- **Try it**
Every line of the entries below from the one containing "- **Integrity Checks**: Verification" to the one containing "## 🚀 Deployment Process", both ends included, must be written out exactly. No other line belongs in the answer.

# # # # # # #

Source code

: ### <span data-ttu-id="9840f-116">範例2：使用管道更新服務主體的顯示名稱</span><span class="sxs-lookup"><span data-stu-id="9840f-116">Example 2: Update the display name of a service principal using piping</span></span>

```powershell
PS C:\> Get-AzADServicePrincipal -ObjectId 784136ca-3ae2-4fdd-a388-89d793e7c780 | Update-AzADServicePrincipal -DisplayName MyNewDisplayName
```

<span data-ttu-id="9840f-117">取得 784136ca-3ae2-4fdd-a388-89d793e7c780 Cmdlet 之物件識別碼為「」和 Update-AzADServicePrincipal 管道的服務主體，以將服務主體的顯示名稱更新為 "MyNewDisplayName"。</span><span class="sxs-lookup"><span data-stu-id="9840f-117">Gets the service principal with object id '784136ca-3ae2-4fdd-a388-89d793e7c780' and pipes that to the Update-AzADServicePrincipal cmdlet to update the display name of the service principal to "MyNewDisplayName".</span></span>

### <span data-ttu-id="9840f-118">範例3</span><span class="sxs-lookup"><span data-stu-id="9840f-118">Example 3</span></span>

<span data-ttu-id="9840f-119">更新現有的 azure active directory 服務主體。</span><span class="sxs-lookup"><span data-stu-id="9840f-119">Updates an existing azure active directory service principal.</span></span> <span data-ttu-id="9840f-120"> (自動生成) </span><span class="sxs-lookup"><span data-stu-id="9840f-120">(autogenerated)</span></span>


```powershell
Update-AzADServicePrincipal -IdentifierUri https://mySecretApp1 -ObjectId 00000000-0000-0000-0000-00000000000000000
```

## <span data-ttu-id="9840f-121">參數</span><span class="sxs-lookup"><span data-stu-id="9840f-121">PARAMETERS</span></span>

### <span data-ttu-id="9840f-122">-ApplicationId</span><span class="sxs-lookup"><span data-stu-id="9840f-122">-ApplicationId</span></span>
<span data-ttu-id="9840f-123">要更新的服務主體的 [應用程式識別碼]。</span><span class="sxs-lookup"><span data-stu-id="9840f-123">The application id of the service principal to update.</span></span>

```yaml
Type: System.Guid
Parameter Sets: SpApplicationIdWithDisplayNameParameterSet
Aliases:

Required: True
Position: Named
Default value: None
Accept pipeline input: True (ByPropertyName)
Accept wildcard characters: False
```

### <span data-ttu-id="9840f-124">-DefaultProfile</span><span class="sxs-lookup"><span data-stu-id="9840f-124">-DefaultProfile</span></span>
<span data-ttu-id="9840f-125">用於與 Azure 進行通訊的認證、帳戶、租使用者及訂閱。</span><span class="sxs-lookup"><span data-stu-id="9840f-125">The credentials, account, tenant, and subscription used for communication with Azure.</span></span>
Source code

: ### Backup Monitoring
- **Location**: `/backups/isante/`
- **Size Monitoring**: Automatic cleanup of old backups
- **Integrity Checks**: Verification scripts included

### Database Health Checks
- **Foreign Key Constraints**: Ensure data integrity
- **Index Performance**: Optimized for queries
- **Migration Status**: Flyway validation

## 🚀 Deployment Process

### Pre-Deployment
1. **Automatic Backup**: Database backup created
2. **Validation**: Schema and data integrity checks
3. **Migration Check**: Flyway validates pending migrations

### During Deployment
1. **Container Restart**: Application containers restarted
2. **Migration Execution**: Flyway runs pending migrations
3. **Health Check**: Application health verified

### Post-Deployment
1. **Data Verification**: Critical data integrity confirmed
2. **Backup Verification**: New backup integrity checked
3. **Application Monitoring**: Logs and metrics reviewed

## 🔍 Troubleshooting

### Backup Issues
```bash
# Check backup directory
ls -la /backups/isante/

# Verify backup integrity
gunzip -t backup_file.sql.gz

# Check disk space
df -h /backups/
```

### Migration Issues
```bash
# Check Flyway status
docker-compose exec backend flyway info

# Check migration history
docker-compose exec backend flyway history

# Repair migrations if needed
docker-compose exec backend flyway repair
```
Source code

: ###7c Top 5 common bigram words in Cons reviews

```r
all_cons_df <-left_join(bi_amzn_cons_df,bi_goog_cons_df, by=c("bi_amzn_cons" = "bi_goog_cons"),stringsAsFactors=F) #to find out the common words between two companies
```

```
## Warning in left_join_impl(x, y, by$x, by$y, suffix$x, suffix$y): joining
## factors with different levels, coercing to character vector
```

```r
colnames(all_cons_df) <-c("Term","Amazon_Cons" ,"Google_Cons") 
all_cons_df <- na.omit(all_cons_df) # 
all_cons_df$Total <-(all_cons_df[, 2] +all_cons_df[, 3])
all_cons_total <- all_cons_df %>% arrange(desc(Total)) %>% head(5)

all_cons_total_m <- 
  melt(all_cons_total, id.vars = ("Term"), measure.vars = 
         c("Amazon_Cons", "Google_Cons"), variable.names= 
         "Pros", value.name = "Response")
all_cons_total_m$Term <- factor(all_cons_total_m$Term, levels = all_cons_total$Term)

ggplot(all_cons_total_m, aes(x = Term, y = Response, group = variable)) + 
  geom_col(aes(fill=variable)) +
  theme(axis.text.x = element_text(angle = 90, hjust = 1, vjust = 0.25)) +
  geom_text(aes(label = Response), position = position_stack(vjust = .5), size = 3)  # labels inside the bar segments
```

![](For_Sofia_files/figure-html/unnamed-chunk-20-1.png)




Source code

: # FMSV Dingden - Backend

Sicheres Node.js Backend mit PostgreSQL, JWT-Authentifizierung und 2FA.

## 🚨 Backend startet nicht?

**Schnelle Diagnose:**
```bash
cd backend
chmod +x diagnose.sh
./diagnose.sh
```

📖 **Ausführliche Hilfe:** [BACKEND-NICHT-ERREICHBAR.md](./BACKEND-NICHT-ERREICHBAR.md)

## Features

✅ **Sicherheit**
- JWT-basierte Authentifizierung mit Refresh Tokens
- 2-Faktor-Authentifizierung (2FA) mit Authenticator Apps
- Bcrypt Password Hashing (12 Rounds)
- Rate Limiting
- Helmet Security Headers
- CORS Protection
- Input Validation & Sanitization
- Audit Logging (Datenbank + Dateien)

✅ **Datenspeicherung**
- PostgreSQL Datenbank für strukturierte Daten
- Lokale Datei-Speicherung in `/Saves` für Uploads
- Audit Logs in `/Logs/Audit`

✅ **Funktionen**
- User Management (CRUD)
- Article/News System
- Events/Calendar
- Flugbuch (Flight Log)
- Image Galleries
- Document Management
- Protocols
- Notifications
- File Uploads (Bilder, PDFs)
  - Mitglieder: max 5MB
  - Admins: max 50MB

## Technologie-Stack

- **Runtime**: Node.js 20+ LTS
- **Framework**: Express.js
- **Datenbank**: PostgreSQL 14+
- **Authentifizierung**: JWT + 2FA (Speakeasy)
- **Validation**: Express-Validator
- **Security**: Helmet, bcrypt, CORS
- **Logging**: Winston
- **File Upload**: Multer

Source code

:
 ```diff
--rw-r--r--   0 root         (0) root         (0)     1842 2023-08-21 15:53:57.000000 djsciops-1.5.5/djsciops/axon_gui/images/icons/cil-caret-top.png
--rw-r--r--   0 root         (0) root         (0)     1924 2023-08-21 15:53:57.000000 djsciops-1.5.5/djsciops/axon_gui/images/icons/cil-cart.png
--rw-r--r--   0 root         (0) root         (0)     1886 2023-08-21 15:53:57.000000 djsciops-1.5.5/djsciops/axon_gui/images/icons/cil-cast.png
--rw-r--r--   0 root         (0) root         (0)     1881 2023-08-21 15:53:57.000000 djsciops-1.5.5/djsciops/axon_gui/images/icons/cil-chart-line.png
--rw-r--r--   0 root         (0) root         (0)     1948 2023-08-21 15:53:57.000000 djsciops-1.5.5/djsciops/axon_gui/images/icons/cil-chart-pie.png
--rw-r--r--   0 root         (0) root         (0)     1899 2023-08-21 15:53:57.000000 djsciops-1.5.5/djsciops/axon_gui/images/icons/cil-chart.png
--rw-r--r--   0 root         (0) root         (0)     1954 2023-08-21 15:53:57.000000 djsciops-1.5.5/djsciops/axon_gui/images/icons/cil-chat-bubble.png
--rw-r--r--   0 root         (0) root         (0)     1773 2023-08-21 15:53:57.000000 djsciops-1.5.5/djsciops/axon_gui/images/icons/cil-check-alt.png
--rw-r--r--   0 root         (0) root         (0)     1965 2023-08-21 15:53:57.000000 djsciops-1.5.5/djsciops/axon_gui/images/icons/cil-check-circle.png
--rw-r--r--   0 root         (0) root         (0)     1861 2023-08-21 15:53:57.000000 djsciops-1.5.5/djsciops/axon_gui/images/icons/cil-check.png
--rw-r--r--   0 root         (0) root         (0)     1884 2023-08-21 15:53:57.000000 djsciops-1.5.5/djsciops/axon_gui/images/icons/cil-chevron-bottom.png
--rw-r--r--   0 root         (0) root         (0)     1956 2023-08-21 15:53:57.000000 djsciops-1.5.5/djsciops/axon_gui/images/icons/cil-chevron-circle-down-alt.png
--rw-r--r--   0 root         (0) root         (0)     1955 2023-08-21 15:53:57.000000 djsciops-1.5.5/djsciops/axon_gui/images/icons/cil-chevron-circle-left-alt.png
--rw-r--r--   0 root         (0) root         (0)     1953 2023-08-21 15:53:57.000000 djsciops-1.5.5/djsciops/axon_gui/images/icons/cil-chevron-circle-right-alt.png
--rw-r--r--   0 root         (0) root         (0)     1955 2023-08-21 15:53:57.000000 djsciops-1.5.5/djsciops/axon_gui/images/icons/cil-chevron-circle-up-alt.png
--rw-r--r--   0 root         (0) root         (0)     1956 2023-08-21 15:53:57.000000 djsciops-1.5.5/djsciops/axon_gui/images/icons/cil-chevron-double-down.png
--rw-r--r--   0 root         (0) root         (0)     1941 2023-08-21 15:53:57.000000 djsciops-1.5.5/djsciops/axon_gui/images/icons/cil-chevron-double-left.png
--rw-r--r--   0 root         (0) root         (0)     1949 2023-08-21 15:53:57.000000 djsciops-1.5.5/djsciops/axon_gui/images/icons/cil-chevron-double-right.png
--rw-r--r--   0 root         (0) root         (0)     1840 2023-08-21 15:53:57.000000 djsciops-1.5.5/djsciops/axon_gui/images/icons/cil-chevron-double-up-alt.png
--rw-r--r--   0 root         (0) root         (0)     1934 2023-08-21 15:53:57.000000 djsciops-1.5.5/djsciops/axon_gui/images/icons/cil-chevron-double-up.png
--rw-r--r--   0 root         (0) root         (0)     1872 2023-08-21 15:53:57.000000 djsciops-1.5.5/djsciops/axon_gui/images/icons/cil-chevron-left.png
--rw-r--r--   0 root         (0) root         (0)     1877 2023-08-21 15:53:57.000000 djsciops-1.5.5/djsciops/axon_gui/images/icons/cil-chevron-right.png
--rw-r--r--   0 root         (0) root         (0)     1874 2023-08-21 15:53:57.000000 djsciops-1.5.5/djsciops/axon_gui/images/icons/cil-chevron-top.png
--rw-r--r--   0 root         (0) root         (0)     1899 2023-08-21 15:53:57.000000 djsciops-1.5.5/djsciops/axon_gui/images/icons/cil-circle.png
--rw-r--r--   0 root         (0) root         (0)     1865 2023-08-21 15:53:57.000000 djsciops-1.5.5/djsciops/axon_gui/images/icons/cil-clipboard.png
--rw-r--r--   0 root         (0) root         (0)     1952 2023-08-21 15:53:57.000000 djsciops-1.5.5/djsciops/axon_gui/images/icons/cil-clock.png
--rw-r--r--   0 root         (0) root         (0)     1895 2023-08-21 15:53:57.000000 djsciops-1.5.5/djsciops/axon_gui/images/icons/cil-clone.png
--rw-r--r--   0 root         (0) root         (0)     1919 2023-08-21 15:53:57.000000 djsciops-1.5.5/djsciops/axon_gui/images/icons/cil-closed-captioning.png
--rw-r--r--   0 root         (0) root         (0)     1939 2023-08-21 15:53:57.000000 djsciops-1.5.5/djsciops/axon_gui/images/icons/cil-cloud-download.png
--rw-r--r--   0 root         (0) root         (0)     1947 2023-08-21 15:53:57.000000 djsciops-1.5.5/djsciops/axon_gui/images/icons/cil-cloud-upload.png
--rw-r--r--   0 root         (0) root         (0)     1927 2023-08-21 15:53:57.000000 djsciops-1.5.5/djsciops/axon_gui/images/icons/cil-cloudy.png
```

# # # # # # #

- **Expected output**
- **Integrity Checks**: Verification scripts included

### Database Health Checks
- **Foreign Key Constraints**: Ensure data integrity
- **Index Performance**: Optimized for queries
- **Migration Status**: Flyway validation

## 🚀 Deployment Process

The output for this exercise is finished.